At last he sailed away on the seas and landed on the coast of India at Madras. The British East India Company then ruled in India, and they gave Sabat a post in the civil courts as mufti, i.e. as an expounder of the law of Mohammed. He spent most of his time in a coast town north of Madras, called Vizagapatam.[59] A friend handed to him there a little book in his native language—Arabic. It was another translation of those stories that Abdallah had read in Kabul—it was the New Testament.[60]

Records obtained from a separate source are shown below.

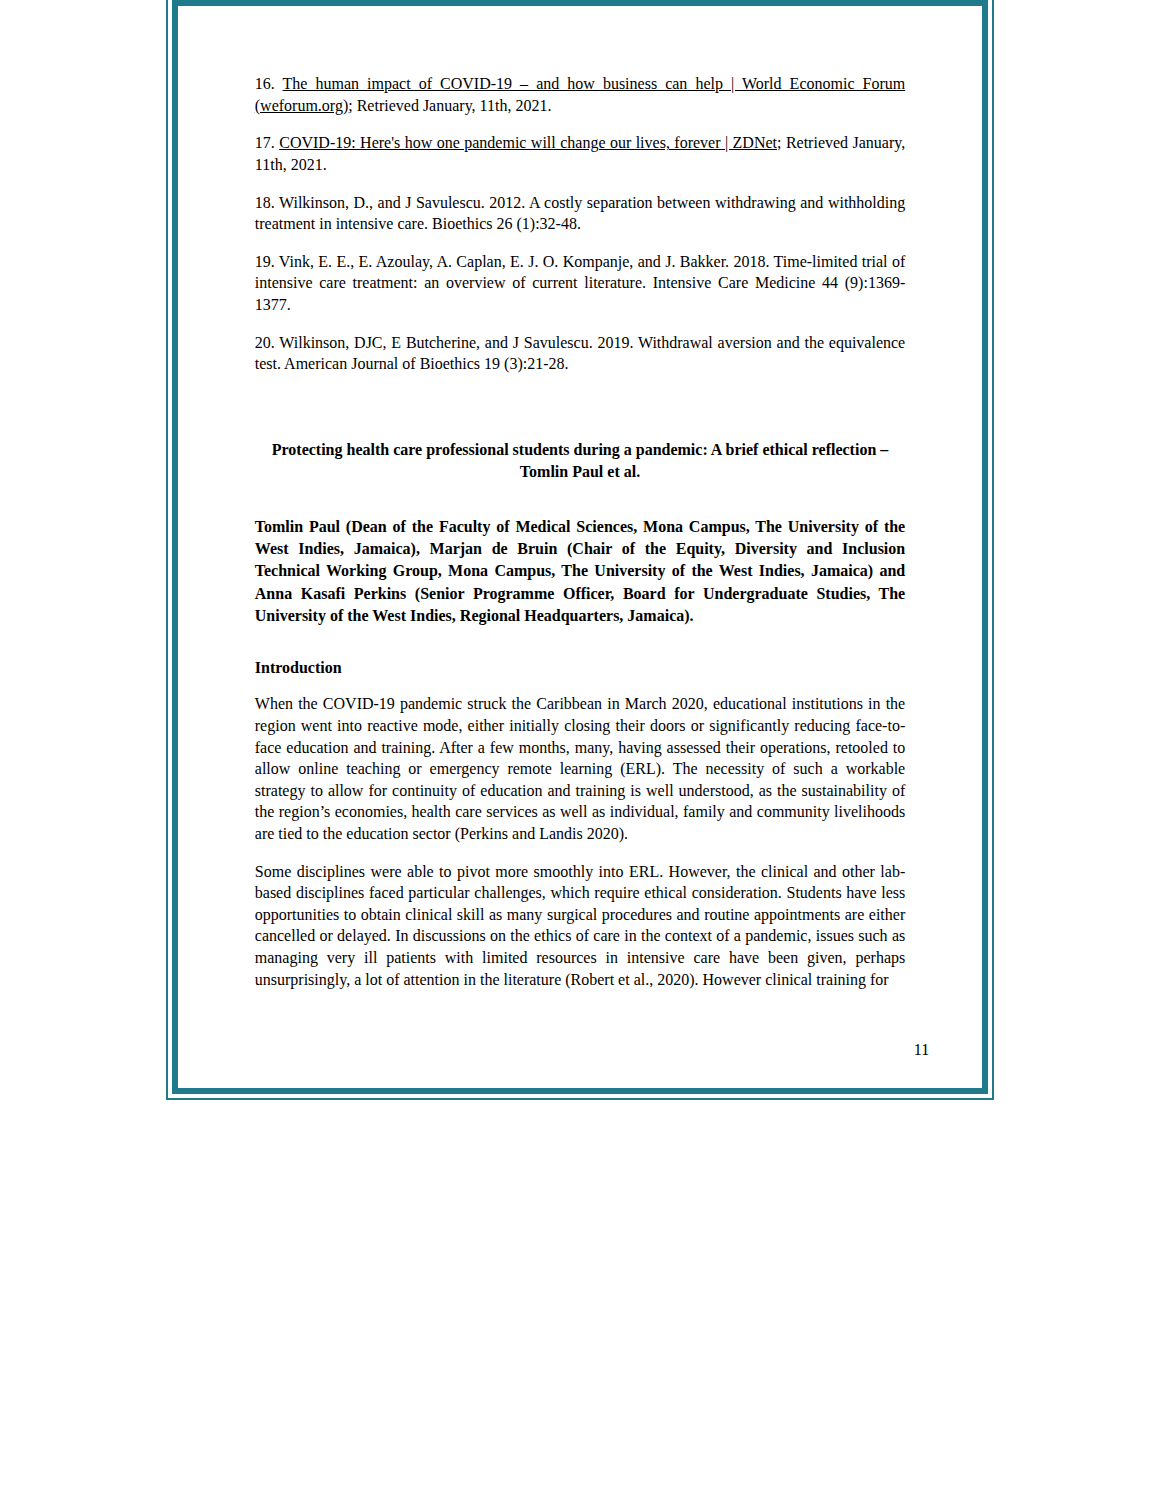16. The human impact of COVID-19 – and how business can help | World Economic Forum (weforum.org); Retrieved January, 11th, 2021.
17. COVID-19: Here's how one pandemic will change our lives, forever | ZDNet; Retrieved January, 11th, 2021.
18. Wilkinson, D., and J Savulescu. 2012. A costly separation between withdrawing and withholding treatment in intensive care. Bioethics 26 (1):32-48.
19. Vink, E. E., E. Azoulay, A. Caplan, E. J. O. Kompanje, and J. Bakker. 2018. Time-limited trial of intensive care treatment: an overview of current literature. Intensive Care Medicine 44 (9):1369-1377.
20. Wilkinson, DJC, E Butcherine, and J Savulescu. 2019. Withdrawal aversion and the equivalence test. American Journal of Bioethics 19 (3):21-28.
Protecting health care professional students during a pandemic: A brief ethical reflection – Tomlin Paul et al.
Tomlin Paul (Dean of the Faculty of Medical Sciences, Mona Campus, The University of the West Indies, Jamaica), Marjan de Bruin (Chair of the Equity, Diversity and Inclusion Technical Working Group, Mona Campus, The University of the West Indies, Jamaica) and Anna Kasafi Perkins (Senior Programme Officer, Board for Undergraduate Studies, The University of the West Indies, Regional Headquarters, Jamaica).
Introduction
When the COVID-19 pandemic struck the Caribbean in March 2020, educational institutions in the region went into reactive mode, either initially closing their doors or significantly reducing face-to-face education and training. After a few months, many, having assessed their operations, retooled to allow online teaching or emergency remote learning (ERL). The necessity of such a workable strategy to allow for continuity of education and training is well understood, as the sustainability of the region’s economies, health care services as well as individual, family and community livelihoods are tied to the education sector (Perkins and Landis 2020).
Some disciplines were able to pivot more smoothly into ERL. However, the clinical and other lab-based disciplines faced particular challenges, which require ethical consideration. Students have less opportunities to obtain clinical skill as many surgical procedures and routine appointments are either cancelled or delayed. In discussions on the ethics of care in the context of a pandemic, issues such as managing very ill patients with limited resources in intensive care have been given, perhaps unsurprisingly, a lot of attention in the literature (Robert et al., 2020). However clinical training for
11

Sabat sat reading this New Book. He then took up the book of Mohammed’s law—the Koran—which it was his daily work to explain. He compared the two. “The truth came”—as he himself said—“like a flood of light.” He too began to worship Jesus Christ, whose life he had read now for the first time in the New Testament. Sabat decided that he must follow in Abdallah’s footsteps. He became a Christian.[61] He was then twenty-seven years of age.
The Brother’s Dagger
In the world of the East news travels like magic by Arab dhow (sailing ship) and camel caravan. Very quickly the news was in Arabia that Sabat had renounced Mohammed and become a Christian. At once Sabat’s brother rose, girded on his dagger, left the tents of his tribe, mounted his camel and coursed across Arabia to a port. There he took ship for Madras. Landing, he disguised himself as an Indian and went up to Vizagapatam to the house where his brother Sabat was living.
Sabat saw this Indian, as he appeared to be, standing before him. He suspected nothing. Suddenly the disguised brother put his hand within his robe, seized his dagger, and leaping at Sabat made a fierce blow at him. Sabat flung out his arm. He spoilt his brother’s aim, but he was too late to save himself. He was wounded, but not killed. The brother threw off his disguise, and Sabat—remembering the forgiveness of Abdallah—forgave his brother, gave him many presents, and sent loving messages to his mother.
Sabat decided that he could no longer work as an expounder of Moslem law: he wanted to do work that would help to spread the Christian Faith. He went away north to Calcutta, and there he joined the great men who were working at the task of translating the Bible into different languages and printing them. This work pleased Sabat, for was it not through reading an Arabic New Testament that all his own life had been changed?